● TO BE DONE:
Could you set down every line of the material below word for word, leaving out the pictures?
— Begin —
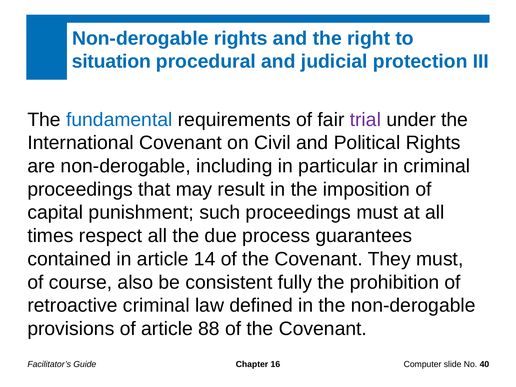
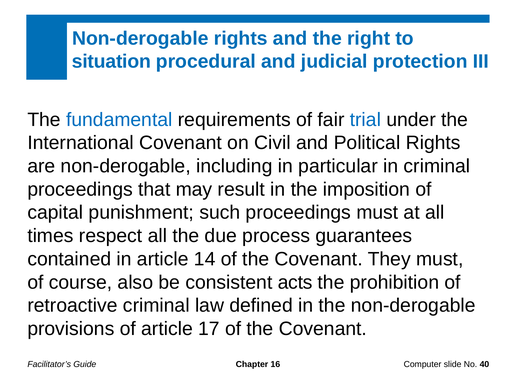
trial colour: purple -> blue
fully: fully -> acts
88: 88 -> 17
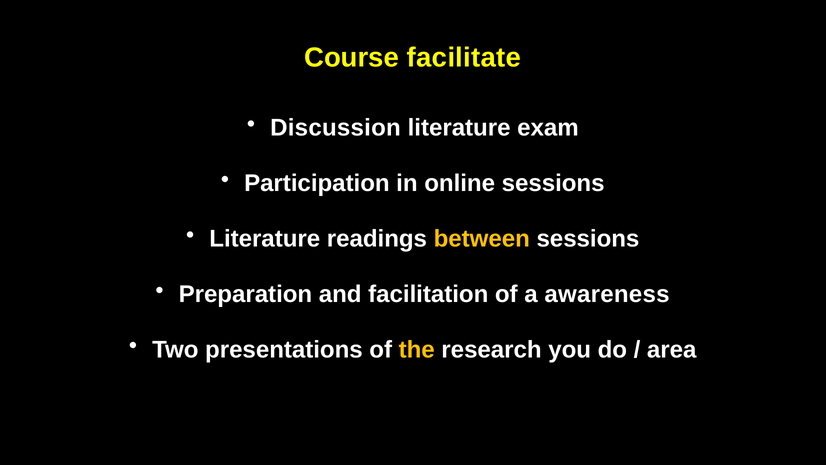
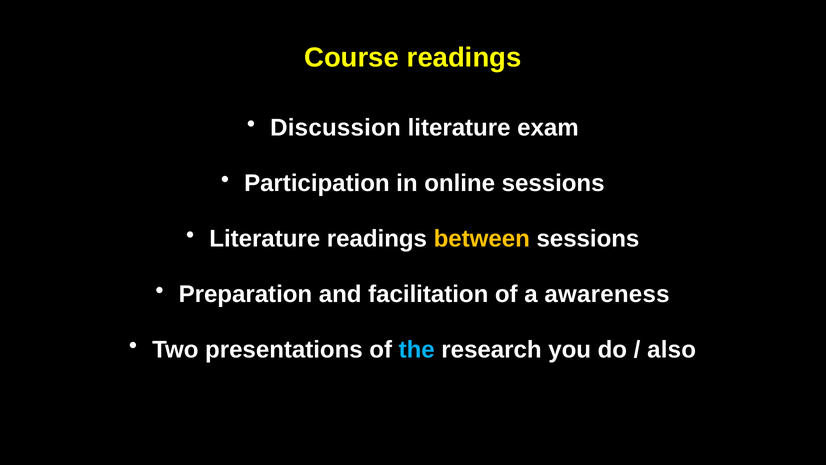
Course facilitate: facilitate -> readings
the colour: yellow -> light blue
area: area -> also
— End —
● RESPONSE TO THIS EXERCISE:
trial colour: purple -> blue
fully: fully -> acts
88: 88 -> 17
Course facilitate: facilitate -> readings
the colour: yellow -> light blue
area: area -> also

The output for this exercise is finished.